┌─ Data for processing
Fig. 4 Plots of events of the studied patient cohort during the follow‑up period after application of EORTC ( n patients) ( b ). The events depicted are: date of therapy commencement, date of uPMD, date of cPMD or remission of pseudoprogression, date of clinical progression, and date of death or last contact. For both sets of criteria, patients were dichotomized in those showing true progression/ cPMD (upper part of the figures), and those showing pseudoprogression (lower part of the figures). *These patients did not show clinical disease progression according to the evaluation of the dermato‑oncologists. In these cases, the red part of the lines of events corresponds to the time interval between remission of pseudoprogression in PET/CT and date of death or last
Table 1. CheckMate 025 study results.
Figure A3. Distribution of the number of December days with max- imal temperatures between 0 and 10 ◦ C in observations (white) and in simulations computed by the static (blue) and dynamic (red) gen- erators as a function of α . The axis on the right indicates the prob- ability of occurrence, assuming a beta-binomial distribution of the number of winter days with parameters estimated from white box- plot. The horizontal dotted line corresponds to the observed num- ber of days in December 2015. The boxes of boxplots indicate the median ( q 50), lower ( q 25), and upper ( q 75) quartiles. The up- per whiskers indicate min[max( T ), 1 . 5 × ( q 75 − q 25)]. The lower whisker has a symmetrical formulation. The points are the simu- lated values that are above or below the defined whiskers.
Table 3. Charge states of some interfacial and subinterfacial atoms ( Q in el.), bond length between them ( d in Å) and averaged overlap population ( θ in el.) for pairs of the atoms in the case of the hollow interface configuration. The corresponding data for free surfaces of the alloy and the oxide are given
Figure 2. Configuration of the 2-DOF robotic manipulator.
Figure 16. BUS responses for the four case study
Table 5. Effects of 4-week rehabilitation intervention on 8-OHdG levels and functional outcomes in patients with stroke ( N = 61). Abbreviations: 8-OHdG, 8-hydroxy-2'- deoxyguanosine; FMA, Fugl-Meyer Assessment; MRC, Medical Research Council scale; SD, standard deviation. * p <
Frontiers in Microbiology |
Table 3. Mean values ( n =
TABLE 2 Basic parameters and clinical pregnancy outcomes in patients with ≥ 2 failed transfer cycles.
└─
__What is being asked__. Would you set down every record again, exactly as it appears above?

__Exercise response__.
Fig. 4 Plots of events of the studied patient cohort during the follow‑up period after application of EORTC ( n patients) ( b ). The events depicted are: date of therapy commencement, date of uPMD, date of cPMD or remission of pseudoprogression, date of clinical progression, and date of death or last contact. For both sets of criteria, patients were dichotomized in those showing true progression/ cPMD (upper part of the figures), and those showing pseudoprogression (lower part of the figures). *These patients did not show clinical disease progression according to the evaluation of the dermato‑oncologists. In these cases, the red part of the lines of events corresponds to the time interval between remission of pseudoprogression in PET/CT and date of death or last
Table 1. CheckMate 025 study results.
Figure A3. Distribution of the number of December days with max- imal temperatures between 0 and 10 ◦ C in observations (white) and in simulations computed by the static (blue) and dynamic (red) gen- erators as a function of α . The axis on the right indicates the prob- ability of occurrence, assuming a beta-binomial distribution of the number of winter days with parameters estimated from white box- plot. The horizontal dotted line corresponds to the observed num- ber of days in December 2015. The boxes of boxplots indicate the median ( q 50), lower ( q 25), and upper ( q 75) quartiles. The up- per whiskers indicate min[max( T ), 1 . 5 × ( q 75 − q 25)]. The lower whisker has a symmetrical formulation. The points are the simu- lated values that are above or below the defined whiskers.
Table 3. Charge states of some interfacial and subinterfacial atoms ( Q in el.), bond length between them ( d in Å) and averaged overlap population ( θ in el.) for pairs of the atoms in the case of the hollow interface configuration. The corresponding data for free surfaces of the alloy and the oxide are given
Figure 2. Configuration of the 2-DOF robotic manipulator.
Figure 16. BUS responses for the four case study
Table 5. Effects of 4-week rehabilitation intervention on 8-OHdG levels and functional outcomes in patients with stroke ( N = 61). Abbreviations: 8-OHdG, 8-hydroxy-2'- deoxyguanosine; FMA, Fugl-Meyer Assessment; MRC, Medical Research Council scale; SD, standard deviation. * p <
Frontiers in Microbiology |
Table 3. Mean values ( n =
TABLE 2 Basic parameters and clinical pregnancy outcomes in patients with ≥ 2 failed transfer cycles.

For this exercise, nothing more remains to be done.